A liquidación in Mexico is the settlement owed when an employer ends an employment relationship. For an unjustified dismissal the Ley Federal del Trabajo (LFT) requires several stacked payments, and the figures are easy to underestimate because they layer constitutional indemnification, an optional-vs-reinstatement amount, a seniority premium, and accrued statutory pay on top of one another. This calculator separates each one so you can see exactly how the total is built.
How it works
For an unjustified dismissal where the worker takes indemnification rather than reinstatement, the components are:
indemnización = SDI × 90 (Art. 48 — 3 months)

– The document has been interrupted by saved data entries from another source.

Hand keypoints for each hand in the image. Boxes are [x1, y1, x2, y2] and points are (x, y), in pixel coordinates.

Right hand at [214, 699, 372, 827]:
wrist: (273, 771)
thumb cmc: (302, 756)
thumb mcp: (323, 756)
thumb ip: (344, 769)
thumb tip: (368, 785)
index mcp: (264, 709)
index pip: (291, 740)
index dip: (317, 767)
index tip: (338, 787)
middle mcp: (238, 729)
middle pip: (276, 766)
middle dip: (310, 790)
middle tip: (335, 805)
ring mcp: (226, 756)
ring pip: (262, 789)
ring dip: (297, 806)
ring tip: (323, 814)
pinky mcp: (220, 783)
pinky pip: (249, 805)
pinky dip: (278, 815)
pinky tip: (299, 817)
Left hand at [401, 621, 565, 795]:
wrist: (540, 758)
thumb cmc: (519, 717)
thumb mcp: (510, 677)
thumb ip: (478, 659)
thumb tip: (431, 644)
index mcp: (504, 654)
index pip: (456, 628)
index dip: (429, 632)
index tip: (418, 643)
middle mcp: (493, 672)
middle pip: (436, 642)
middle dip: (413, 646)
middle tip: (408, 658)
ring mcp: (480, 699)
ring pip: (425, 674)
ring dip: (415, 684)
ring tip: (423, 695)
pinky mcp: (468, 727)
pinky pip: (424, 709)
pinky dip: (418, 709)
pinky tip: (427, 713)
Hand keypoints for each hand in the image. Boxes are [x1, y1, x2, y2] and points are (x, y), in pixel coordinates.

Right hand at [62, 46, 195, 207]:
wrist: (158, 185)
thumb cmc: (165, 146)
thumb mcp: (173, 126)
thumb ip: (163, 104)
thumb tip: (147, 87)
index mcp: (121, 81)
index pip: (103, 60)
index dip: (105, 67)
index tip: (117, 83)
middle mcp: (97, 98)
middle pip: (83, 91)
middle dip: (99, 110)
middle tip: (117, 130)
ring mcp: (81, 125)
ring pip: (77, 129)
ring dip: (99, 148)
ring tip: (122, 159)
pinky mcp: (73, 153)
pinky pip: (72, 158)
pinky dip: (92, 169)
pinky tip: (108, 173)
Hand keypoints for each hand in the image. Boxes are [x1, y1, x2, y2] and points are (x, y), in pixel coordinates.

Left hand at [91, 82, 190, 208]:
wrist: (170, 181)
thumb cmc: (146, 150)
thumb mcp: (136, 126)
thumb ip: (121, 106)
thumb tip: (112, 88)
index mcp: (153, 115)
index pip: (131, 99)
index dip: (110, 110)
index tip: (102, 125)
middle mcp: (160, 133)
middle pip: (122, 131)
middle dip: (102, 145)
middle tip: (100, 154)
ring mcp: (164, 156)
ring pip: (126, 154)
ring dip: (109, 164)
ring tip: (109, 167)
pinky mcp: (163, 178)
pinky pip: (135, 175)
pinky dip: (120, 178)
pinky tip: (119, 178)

veinte días = SDI × 20 × years (Art. 50, fracc. II)
prima antig. = cappedWage × 12 × years (Art. 162)
aguinaldo prop = dailyWage × 15 × (daysThisYear / 365)
vacaciones = dailyWage × pendingVacationDays
prima vac. = vacaciones × 0.25
total = sum of all of the above
The SDI is the salario diario integrado — your daily wage plus the
proportional shares of aguinaldo and vacation. The seniority-premium wage is
capped at twice the general minimum wage and floored at the minimum wage, per
Article 162.
Example and notes
Suppose your SDI is $500, your plain daily wage is $400, the minimum wage is $248.93, and you have 3 years 6 months of service. The indemnification is $500 × 90 = $45,000; the 20-days amount is $500 × 20 × 3.5 = $35,000; and the seniority premium uses the capped wage of $400 (below the $497.86 cap) for $400 × 12 × 3.5 = $16,800 — before any prorated aguinaldo and vacation.
Notes: the seniority premium under Article 162 is also owed in some voluntary separations after 15 years, but this tool models the unjustified-dismissal case. It is an estimate only and does not constitute legal advice.